[Opening Text segment section]

John McIntyre At the bottom of every post, I have a kind of a non-traditional blog website theme. Most blogs have the main content on the left and a side bar on the right so you know but at the bottom of every an absolute key to copywrite from sales copy to marketing is that instead of appealing to, instead of writing just what I want or what I think they should want I’m kind of thinking what do they really [inaudible 00:10:04] and what that really does is … I think it gets a lot of people’s attention. I don’t put the form there on the page. I discourage people from doing that.

You want to make people click and then take them to another landing page where you can [inaudible 00:10:22] so I don’t do it as above the bold stuff. I don’t put the form in the side bar or even on the build it right below the blog post. I make people click over then they read a bit more about … basically I sell them one. I tell them about auto responders I tell them again how to receive an auto responder quote, price quote basically and where they’re going to learn about how I write auto responders. How I write subject lines, how I create a concept all those different things so then that means that if someone actually ends up signing up they’re very qualified because they’re going to be very interested in auto responders because they’ve taken the time to go and read that page, scroll all the way down to the bottom and find the place where they get to sign up.

[Closing Text segment section]

* Task to complete *
From the blogging transcript, list every topic beginning with "how I" that the speaker says visitors learn about on the landing page. The entries that follow are separate material and are unrelated to the blogging transcript.

[Opening Source material section]

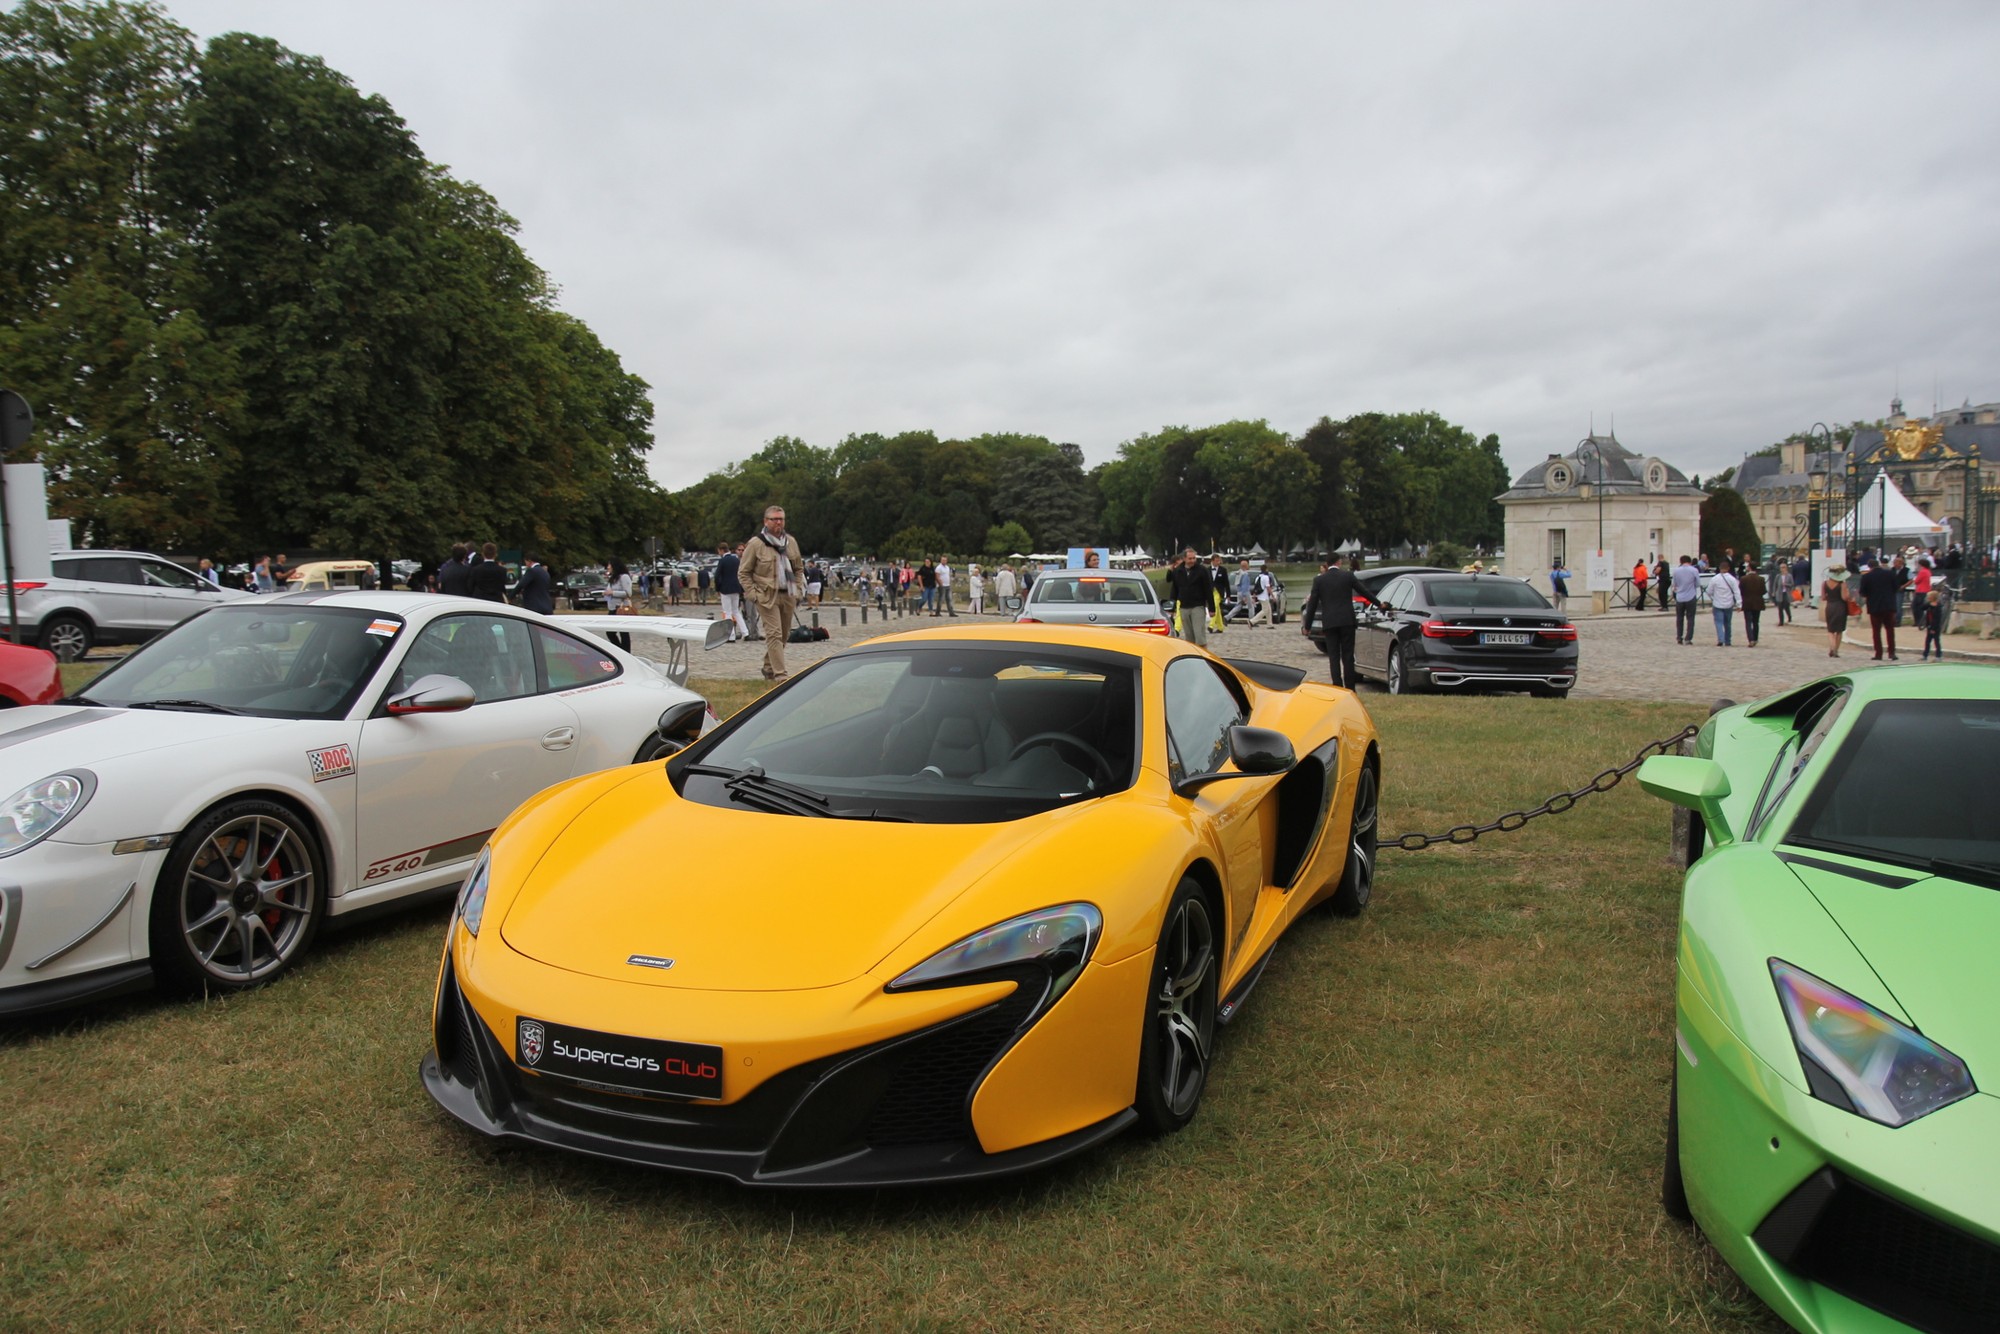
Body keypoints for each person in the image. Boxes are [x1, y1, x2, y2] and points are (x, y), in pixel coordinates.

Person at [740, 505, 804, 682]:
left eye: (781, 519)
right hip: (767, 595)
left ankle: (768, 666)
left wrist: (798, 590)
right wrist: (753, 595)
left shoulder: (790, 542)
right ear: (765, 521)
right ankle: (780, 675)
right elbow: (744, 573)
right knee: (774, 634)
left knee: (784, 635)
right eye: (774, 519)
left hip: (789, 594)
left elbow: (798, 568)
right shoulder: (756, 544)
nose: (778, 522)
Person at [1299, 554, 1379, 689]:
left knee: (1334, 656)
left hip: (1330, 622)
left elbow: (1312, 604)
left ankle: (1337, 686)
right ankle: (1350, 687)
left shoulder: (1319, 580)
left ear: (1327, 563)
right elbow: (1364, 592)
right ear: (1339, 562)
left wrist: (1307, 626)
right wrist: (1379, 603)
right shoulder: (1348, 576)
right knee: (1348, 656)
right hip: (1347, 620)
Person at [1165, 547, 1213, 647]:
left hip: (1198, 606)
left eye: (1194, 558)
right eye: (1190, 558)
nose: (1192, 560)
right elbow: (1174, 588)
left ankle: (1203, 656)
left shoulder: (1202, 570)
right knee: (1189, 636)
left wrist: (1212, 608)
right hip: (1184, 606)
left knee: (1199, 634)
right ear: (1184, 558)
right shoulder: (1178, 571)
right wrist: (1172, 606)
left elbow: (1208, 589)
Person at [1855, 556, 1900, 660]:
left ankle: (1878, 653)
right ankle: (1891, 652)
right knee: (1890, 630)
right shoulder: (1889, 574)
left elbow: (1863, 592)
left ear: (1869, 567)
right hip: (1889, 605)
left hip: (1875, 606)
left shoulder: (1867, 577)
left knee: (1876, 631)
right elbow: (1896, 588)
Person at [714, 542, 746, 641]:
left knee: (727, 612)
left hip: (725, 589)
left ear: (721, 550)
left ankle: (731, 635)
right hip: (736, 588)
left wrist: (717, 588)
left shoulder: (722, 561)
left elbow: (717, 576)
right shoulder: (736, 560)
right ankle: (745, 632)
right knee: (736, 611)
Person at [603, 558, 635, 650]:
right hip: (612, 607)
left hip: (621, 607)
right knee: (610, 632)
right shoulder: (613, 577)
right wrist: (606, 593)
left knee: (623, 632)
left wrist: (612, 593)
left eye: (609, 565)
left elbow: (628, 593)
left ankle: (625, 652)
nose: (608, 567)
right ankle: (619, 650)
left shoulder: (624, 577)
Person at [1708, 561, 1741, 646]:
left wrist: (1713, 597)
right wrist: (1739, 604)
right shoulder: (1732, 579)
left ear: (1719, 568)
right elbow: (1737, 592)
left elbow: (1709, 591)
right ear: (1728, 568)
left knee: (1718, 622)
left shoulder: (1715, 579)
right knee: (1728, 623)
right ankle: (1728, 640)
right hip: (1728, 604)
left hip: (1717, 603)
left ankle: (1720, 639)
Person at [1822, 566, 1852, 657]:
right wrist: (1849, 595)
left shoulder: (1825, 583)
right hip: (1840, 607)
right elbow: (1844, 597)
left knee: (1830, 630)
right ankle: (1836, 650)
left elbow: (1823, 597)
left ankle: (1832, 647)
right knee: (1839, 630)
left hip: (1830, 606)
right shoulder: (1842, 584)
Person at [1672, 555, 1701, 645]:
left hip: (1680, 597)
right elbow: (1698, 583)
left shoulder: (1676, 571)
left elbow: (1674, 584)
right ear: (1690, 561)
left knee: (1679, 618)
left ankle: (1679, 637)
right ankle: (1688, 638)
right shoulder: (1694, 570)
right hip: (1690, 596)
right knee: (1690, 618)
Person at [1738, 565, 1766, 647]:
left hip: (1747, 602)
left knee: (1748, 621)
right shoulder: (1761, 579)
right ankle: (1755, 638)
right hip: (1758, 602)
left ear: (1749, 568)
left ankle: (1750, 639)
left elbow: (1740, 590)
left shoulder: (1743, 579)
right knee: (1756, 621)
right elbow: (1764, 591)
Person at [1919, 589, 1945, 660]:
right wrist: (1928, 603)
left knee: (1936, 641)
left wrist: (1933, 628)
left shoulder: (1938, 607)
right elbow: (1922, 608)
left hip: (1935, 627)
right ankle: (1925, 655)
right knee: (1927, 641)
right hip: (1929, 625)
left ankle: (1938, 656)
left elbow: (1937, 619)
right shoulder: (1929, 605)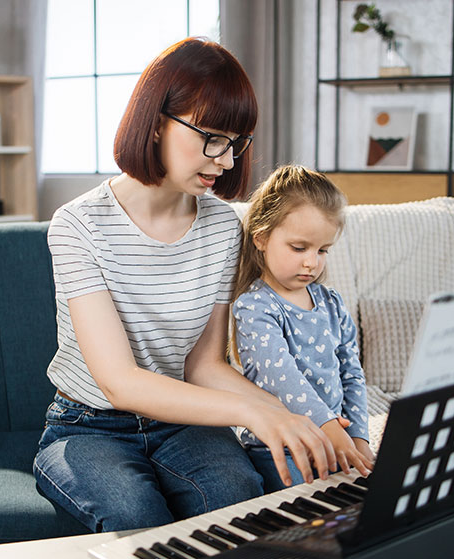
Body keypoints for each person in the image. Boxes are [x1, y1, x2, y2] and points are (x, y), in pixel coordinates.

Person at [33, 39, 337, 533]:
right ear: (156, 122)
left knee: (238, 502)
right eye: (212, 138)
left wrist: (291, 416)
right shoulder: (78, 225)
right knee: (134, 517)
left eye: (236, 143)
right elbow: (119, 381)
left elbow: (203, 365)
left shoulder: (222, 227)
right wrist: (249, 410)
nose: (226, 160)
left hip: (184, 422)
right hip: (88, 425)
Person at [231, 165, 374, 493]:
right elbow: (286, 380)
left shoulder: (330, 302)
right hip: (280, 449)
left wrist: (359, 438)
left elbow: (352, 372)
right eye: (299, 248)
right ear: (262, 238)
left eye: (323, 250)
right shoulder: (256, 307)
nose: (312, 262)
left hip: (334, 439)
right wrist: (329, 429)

[Closing Source material section]

* Result of this exercise *
- How I write auto responders
- How I write subject lines
- How I create a concept